Stored data entries:
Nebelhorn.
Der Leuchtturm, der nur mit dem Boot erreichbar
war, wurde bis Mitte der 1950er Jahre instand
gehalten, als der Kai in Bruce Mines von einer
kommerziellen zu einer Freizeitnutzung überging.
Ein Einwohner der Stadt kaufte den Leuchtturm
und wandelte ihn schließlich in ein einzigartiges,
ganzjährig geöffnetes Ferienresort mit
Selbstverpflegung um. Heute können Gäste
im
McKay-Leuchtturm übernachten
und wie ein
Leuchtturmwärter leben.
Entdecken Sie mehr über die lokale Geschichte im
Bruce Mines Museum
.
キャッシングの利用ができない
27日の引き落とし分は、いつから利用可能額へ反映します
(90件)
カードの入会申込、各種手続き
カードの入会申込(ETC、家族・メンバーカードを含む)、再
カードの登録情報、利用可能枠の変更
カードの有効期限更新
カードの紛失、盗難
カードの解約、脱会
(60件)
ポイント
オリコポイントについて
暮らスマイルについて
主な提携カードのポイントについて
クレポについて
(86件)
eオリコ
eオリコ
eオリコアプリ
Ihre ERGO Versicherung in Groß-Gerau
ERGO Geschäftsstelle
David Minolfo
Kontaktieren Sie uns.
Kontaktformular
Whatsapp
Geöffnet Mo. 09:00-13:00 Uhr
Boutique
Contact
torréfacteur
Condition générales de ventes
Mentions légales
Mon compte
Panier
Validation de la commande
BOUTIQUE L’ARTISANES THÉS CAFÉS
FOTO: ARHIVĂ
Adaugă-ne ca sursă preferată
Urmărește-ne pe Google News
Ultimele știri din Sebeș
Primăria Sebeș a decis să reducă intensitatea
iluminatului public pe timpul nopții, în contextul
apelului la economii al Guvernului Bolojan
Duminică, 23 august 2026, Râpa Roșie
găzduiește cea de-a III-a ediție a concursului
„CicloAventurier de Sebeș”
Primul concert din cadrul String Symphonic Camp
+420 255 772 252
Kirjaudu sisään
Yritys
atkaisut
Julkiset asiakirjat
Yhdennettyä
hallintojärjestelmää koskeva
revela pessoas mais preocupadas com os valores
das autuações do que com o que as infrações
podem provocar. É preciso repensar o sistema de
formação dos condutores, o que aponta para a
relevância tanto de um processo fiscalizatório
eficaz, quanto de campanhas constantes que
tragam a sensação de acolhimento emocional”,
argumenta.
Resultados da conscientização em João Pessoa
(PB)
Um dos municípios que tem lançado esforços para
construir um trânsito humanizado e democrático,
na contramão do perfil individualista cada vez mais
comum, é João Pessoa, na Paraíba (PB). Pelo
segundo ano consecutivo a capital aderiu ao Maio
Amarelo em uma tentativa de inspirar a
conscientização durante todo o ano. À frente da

Task requirements: All entries are to be printed once more, exactly as given.

Response box:
Nebelhorn.
Der Leuchtturm, der nur mit dem Boot erreichbar
war, wurde bis Mitte der 1950er Jahre instand
gehalten, als der Kai in Bruce Mines von einer
kommerziellen zu einer Freizeitnutzung überging.
Ein Einwohner der Stadt kaufte den Leuchtturm
und wandelte ihn schließlich in ein einzigartiges,
ganzjährig geöffnetes Ferienresort mit
Selbstverpflegung um. Heute können Gäste
im
McKay-Leuchtturm übernachten
und wie ein
Leuchtturmwärter leben.
Entdecken Sie mehr über die lokale Geschichte im
Bruce Mines Museum
.
キャッシングの利用ができない
27日の引き落とし分は、いつから利用可能額へ反映します
(90件)
カードの入会申込、各種手続き
カードの入会申込(ETC、家族・メンバーカードを含む)、再
カードの登録情報、利用可能枠の変更
カードの有効期限更新
カードの紛失、盗難
カードの解約、脱会
(60件)
ポイント
オリコポイントについて
暮らスマイルについて
主な提携カードのポイントについて
クレポについて
(86件)
eオリコ
eオリコ
eオリコアプリ
Ihre ERGO Versicherung in Groß-Gerau
ERGO Geschäftsstelle
David Minolfo
Kontaktieren Sie uns.
Kontaktformular
Whatsapp
Geöffnet Mo. 09:00-13:00 Uhr
Boutique
Contact
torréfacteur
Condition générales de ventes
Mentions légales
Mon compte
Panier
Validation de la commande
BOUTIQUE L’ARTISANES THÉS CAFÉS
FOTO: ARHIVĂ
Adaugă-ne ca sursă preferată
Urmărește-ne pe Google News
Ultimele știri din Sebeș
Primăria Sebeș a decis să reducă intensitatea
iluminatului public pe timpul nopții, în contextul
apelului la economii al Guvernului Bolojan
Duminică, 23 august 2026, Râpa Roșie
găzduiește cea de-a III-a ediție a concursului
„CicloAventurier de Sebeș”
Primul concert din cadrul String Symphonic Camp
+420 255 772 252
Kirjaudu sisään
Yritys
atkaisut
Julkiset asiakirjat
Yhdennettyä
hallintojärjestelmää koskeva
revela pessoas mais preocupadas com os valores
das autuações do que com o que as infrações
podem provocar. É preciso repensar o sistema de
formação dos condutores, o que aponta para a
relevância tanto de um processo fiscalizatório
eficaz, quanto de campanhas constantes que
tragam a sensação de acolhimento emocional”,
argumenta.
Resultados da conscientização em João Pessoa
(PB)
Um dos municípios que tem lançado esforços para
construir um trânsito humanizado e democrático,
na contramão do perfil individualista cada vez mais
comum, é João Pessoa, na Paraíba (PB). Pelo
segundo ano consecutivo a capital aderiu ao Maio
Amarelo em uma tentativa de inspirar a
conscientização durante todo o ano. À frente da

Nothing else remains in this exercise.